Le corps vu, mais non écouté
Le paradoxe de Nashnush réside ici, sa taille lui donne accès aux images, mais pas à la parole. Il est montré, mais rarement interrogé. Aucune interview connue. Aucun récit biographique de sa main. Peu d’archives personnelles.
C’est ce silence qui rend son parcours si contemporain. À l’heure où les mouvements pour la représentation des personnes en situation de handicap ou de maladies rares gagnent en visibilité, Nashnush incarne l’inverse : un homme projeté dans la sphère publique malgré lui, sans accompagnement narratif. Son image existe, mais son histoire reste à reconstituer.
Il meurt en 1991, à 48 ans, dans une relative discrétion. Pas de cérémonie nationale, pas de reconnaissance posthume, pas de musée du sport libyen à son nom. Il laisse derrière lui une trace fragmentaire, paradoxale, celle d’un homme immense, mais invisible dans les récits collectifs. Pourtant, il était précurseur : premier à incarner malgré lui ce que deviendra, quelques décennies plus tard, un débat essentiel sur la place des corps atypiques dans nos sociétés.

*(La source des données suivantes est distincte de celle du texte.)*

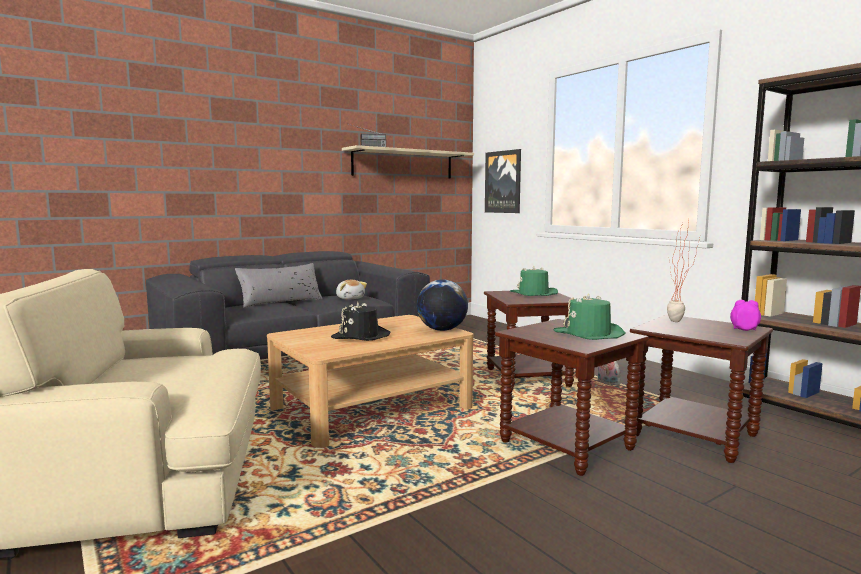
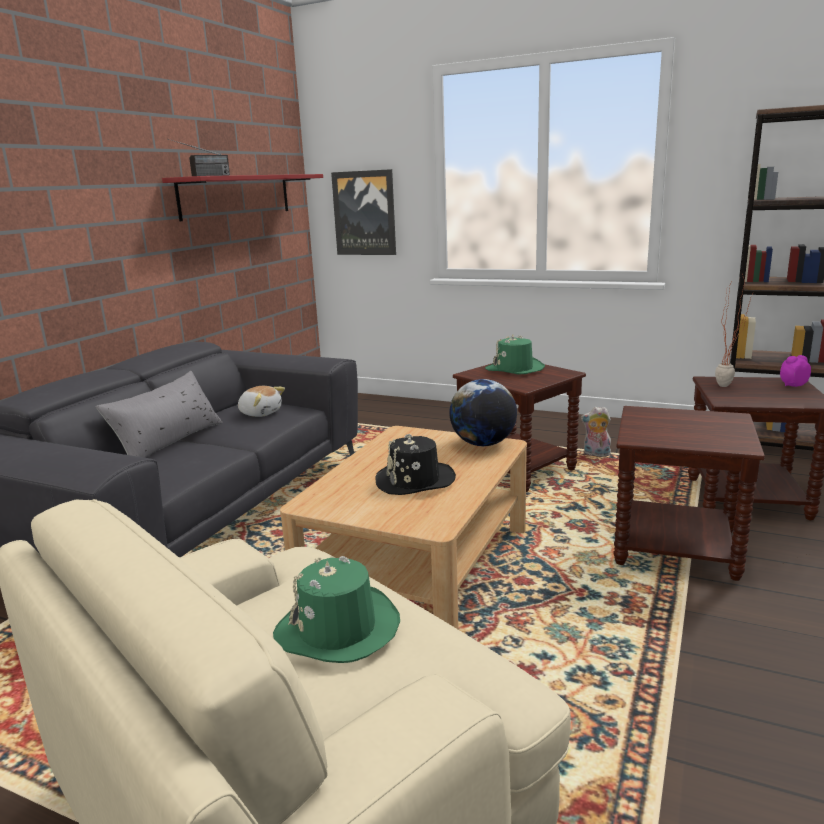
camera: 30 degrees left, 10 degrees up
beige shelf [342,145,474,179] -> red shelf [162,174,323,221]
green hat [554,293,626,340] -> green hat moved to [273,556,400,663]

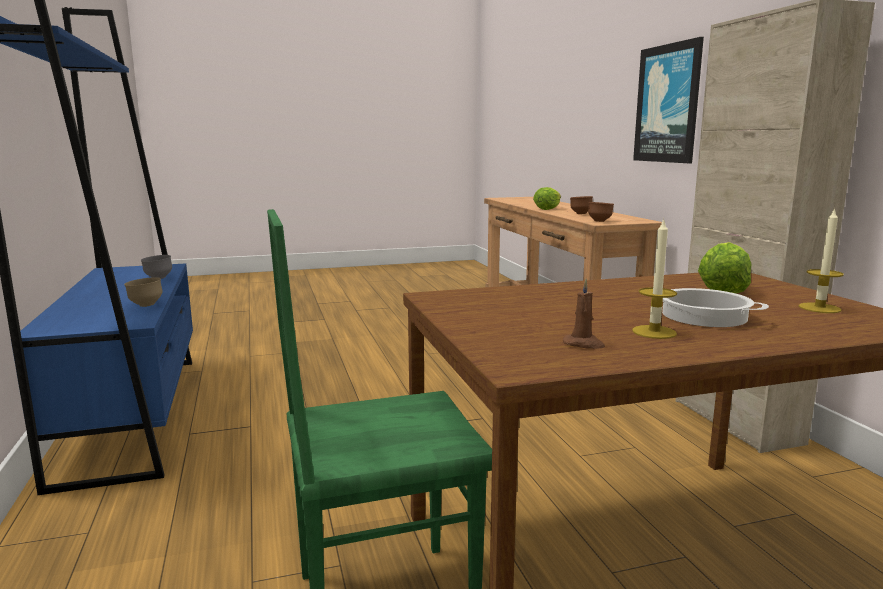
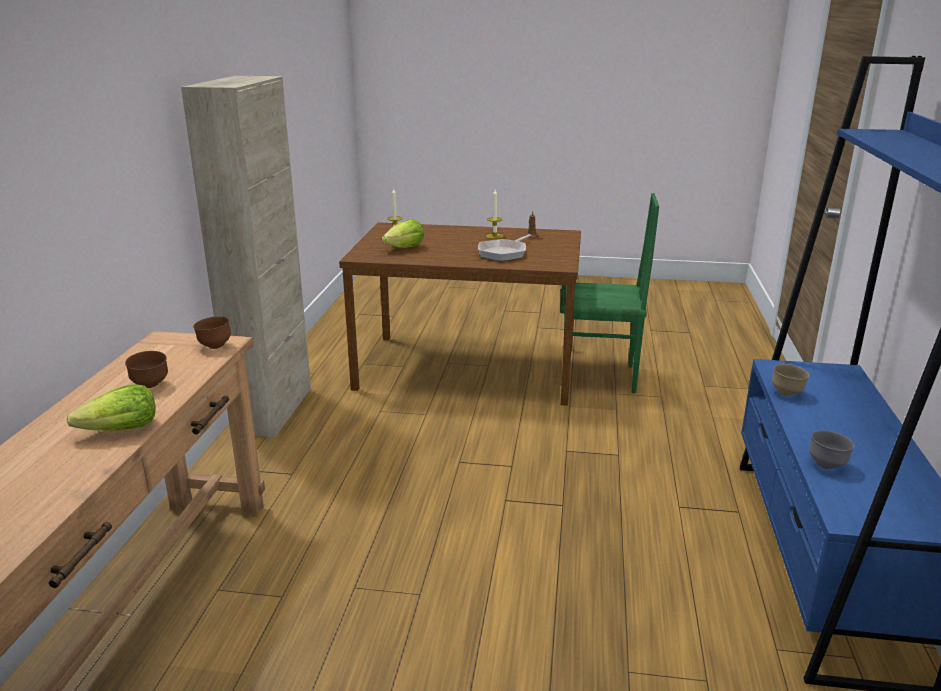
camera: 155 degrees left, 10 degrees up
picture [633,37,704,163] -> none
cooking pot [662,288,769,327] -> none
none -> frying pan [478,234,531,261]

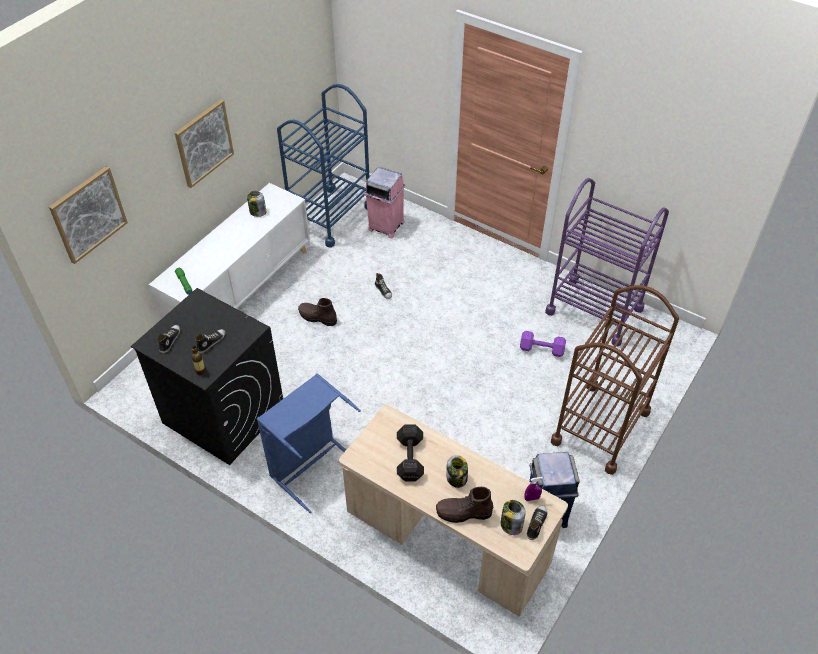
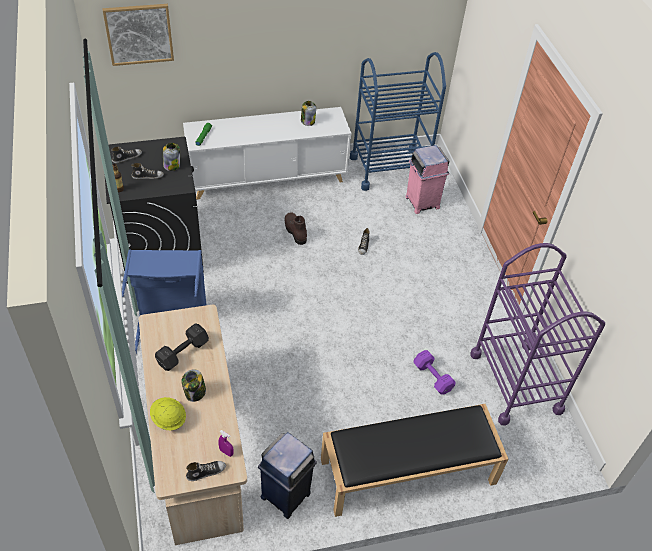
camera: 40 degrees right, 0 degrees up
picture [175,99,234,188] -> none
brown boot [436,487,493,523] -> yellow hard hat [150,397,186,430]
jar [501,500,525,535] -> jar moved to [163,143,180,171]
brown cart [551,285,679,475] -> black bench [321,404,508,517]

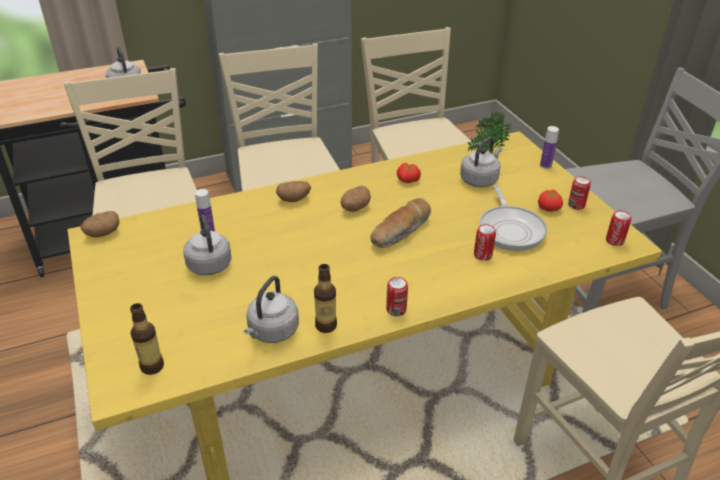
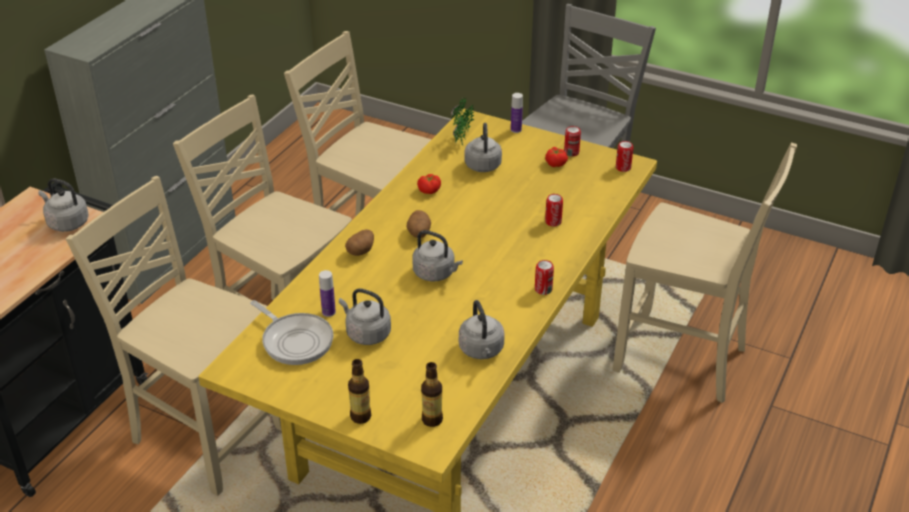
camera: 40 degrees left, 0 degrees up
potato [81,211,119,237] -> none
bottle [314,264,337,333] -> bottle moved to [348,359,371,424]
bread [370,198,431,248] -> none
frying pan [479,185,547,251] -> frying pan moved to [250,300,333,365]
none -> grey kettle [412,230,463,281]

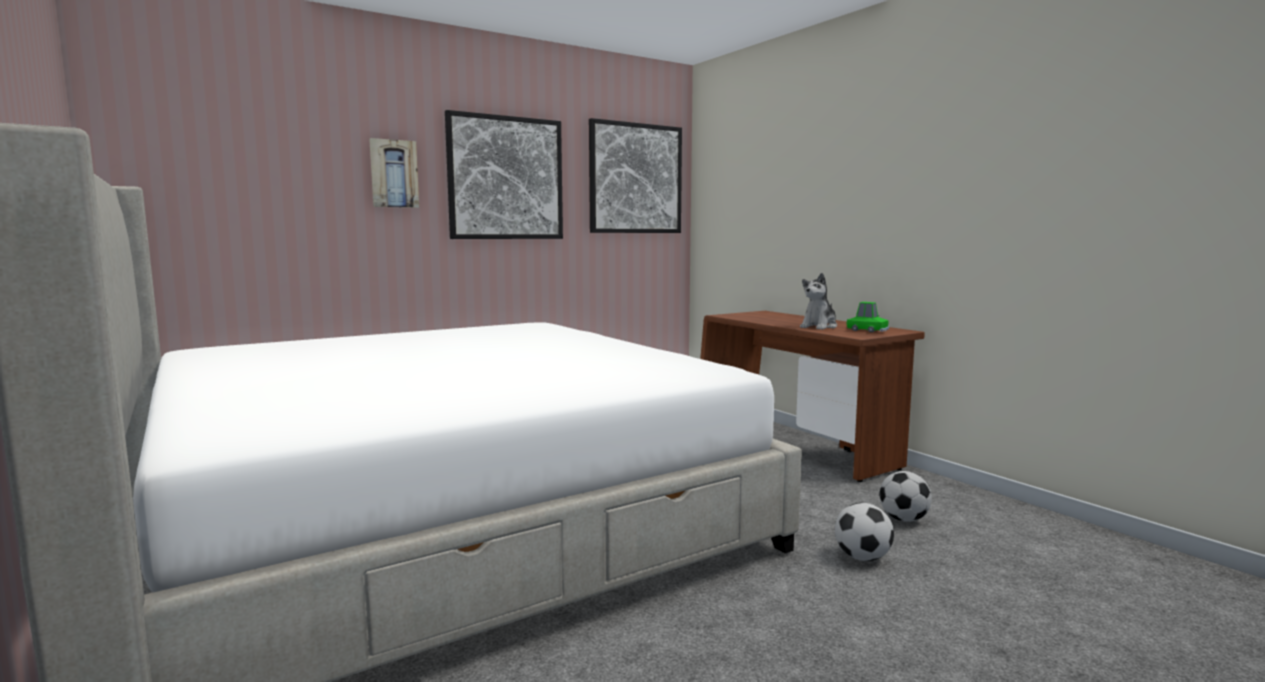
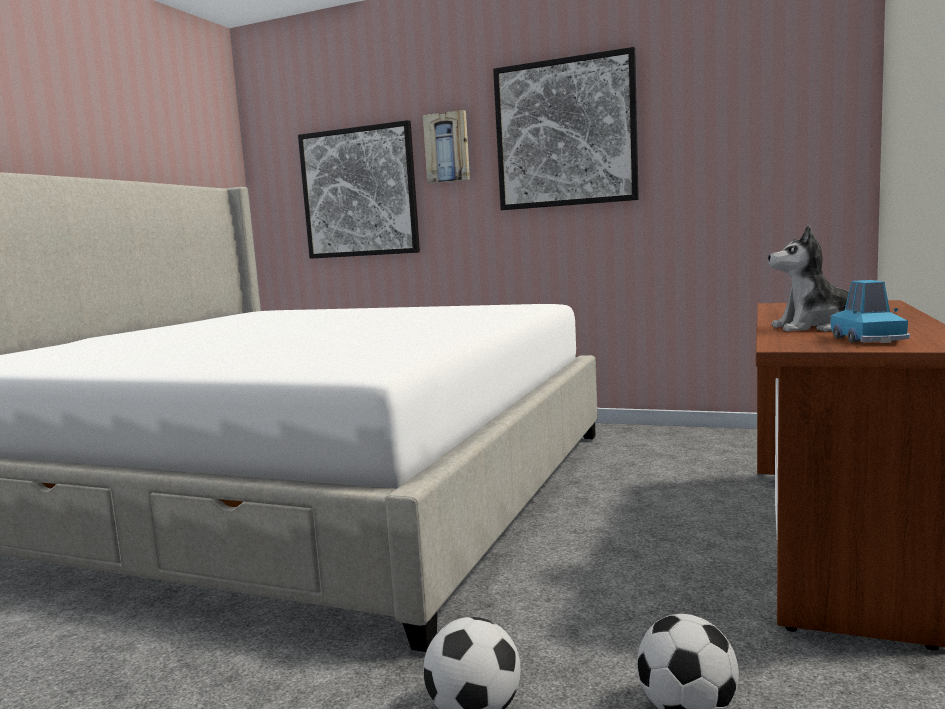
camera: 55 degrees right, 0 degrees up
picture [589,118,682,233] -> picture moved to [298,120,420,259]
green toy car [847,302,889,332] -> blue toy car [831,280,910,343]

Héritage silencieux, leçon contemporaine
Il n’a pas milité. Il n’a pas pris la parole dans les tribunes. Pourtant, sa simple présence dans le sport, dans le cinéma, dans l’espace public, oblige à repenser nos récits. Nashnush, c’est une icône, un symbole sans revendication. Mais sa trajectoire soulève les bons problèmes : ceux de la visibilité sans voix, de l’admiration sans considération, de la performance physique sans accompagnement humain.
Aujourd’hui, alors que les corps atypiques commencent à se réapproprier leurs récits dans les médias, les arts et le sport, Nashnush réapparaît en arrière-plan. Non plus comme une curiosité de livre des records, mais comme un pionnier involontaire. Son histoire ne réclame pas seulement d’être connue : elle appelle à être comprise, réhabilitée, et partagée. Car derrière chaque image figée, il y a toujours un homme.